Convaincue de l’innocence de son père, elle implore le président, tombe à genoux : « Je demande qu’on me rende mon papa, il était bon pour nous, il nous aimait bien. » La scène provoque une intense émotion, arrachant même des larmes aux vieux routiers de la cour d’assise.
Condamné à mort, gracié, déporté au bagne de Guyane
Mais en trente-cinq minutes, le jury vote la mort à l’unanimité bien qu’il n’y ait pas d’aveu, pas de preuve irréfutable, pas de témoin direct et pas de mobile.
C’est pourquoi des voix s’élèvent – dont celle de la Ligue des droits de l’homme – pour réclamer sa grâce. Que le président de la République accorde le 1er février 1902, suscitant l’ire des antidreyfusards pour qui la grâce de Brierre, comme celle accordée à Dreyfus en 1899, est une atteinte à l’autorité de la justice, donc de l’État. Brierre est envoyé à l’île de Ré en février 1902 avant de gagner le bagne de Guyane en janvier 1903.
Il rejoint l’île Royale où est parquée la fine fleur des criminels. Les évasions y sont impossibles en raison des requins qui patrouillent en permanence.

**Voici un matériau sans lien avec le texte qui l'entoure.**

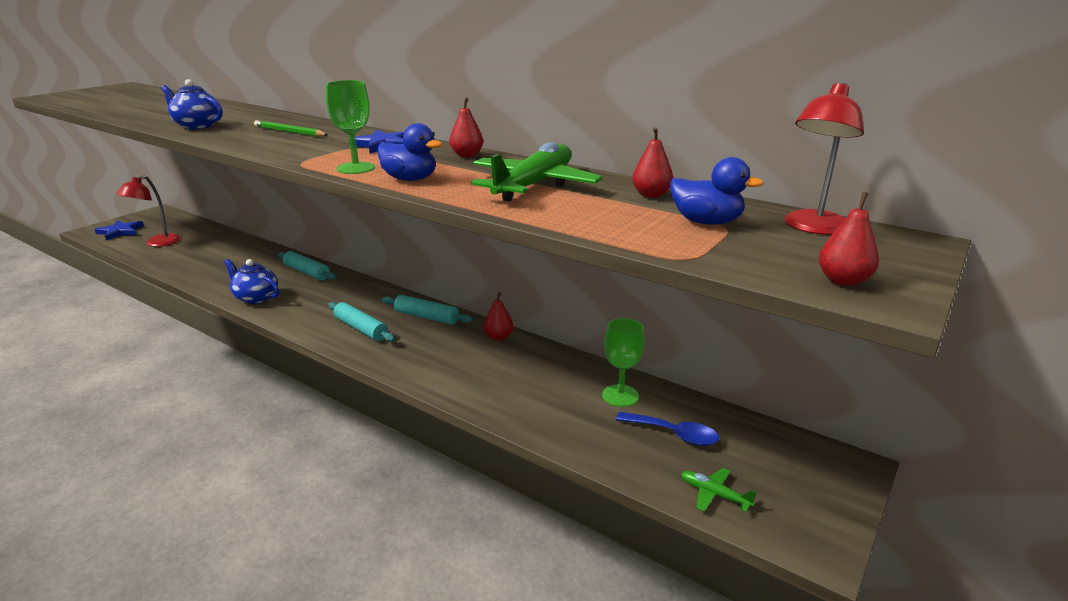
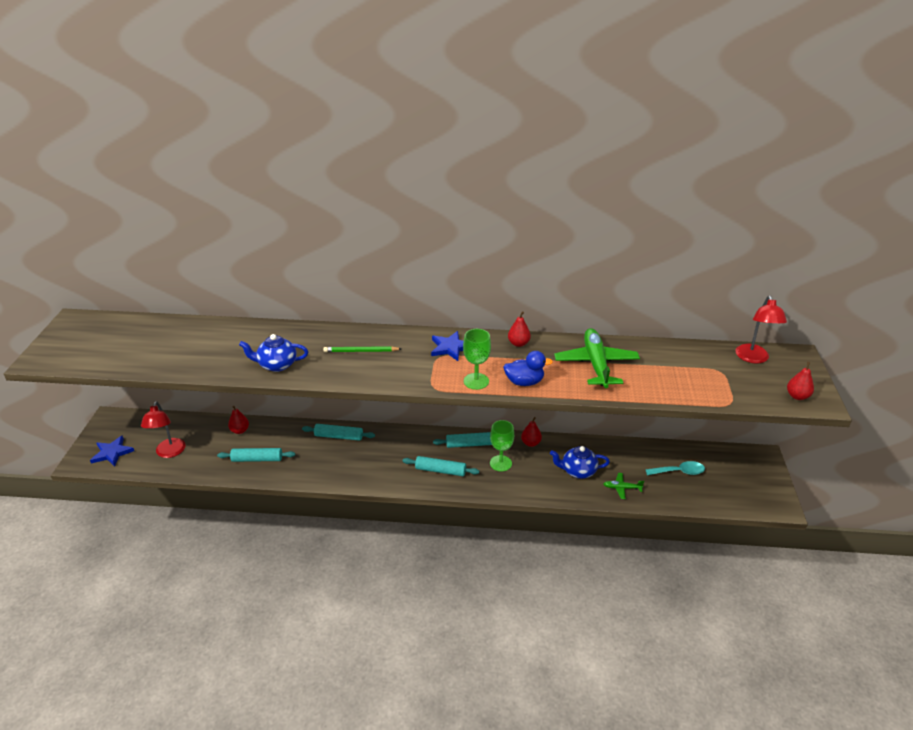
camera: 30 degrees left, 10 degrees up
(212, 267) = (257, 459): none -> turquoise rolling pin
(256, 298) = (333, 474): blue teapot -> blue teapot (578, 471)
(620, 396) = (634, 458): green goblet -> green goblet (500, 463)
(651, 195) = (661, 353): red pear -> red pear (240, 430)
(674, 434) = (679, 472): blue spoon -> turquoise spoon
(706, 222) = (709, 370): blue duck -> none
(714, 495) = (723, 498): green plane -> green plane (622, 488)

Brierre, un forçat atypique persuadé de son innocence
Mutique et solitaire, Brierre ne fraye pas avec les autres forçats, étrangers à son monde ainsi qu’il l’écrit à sa fille : « c’est terrible, un homme comme moi qui a toujours vécu et travaillé honnêtement, obligé de vivre avec un entourage comme ça[1]. » Sa conduite exemplaire lui vaut d’être affecté à l’infirmerie du petit hôpital où l’ancien paysan fait merveille. Appuyé par ses supérieurs, il entame avec une extraordinaire constance le combat pour la reconnaissance de son innocence dans le quintuple assassinat.
Soutenu par sa fille Germaine et, à partir de 1909, par une campagne de presse orchestrée par Le Petit Parisien et le Matin (1,5 million d’exemplaires par jour…), il espère une nouvelle grâce ou un nouveau procès. Il meurt en mars 1910. Avant que ne survienne un ultime rebondissement et, par conséquent, un nouvel emballement médiatique, en France et à l’étranger[2].
[1] La Presse, 17 avril 1902, lettre à sa fille
[2] A ce propos, Alain Denizet, L’Affaire Brierre, un crime insensé à la Belle Epoque, La Bisquine 2015. Réédition Ella Editions 2022.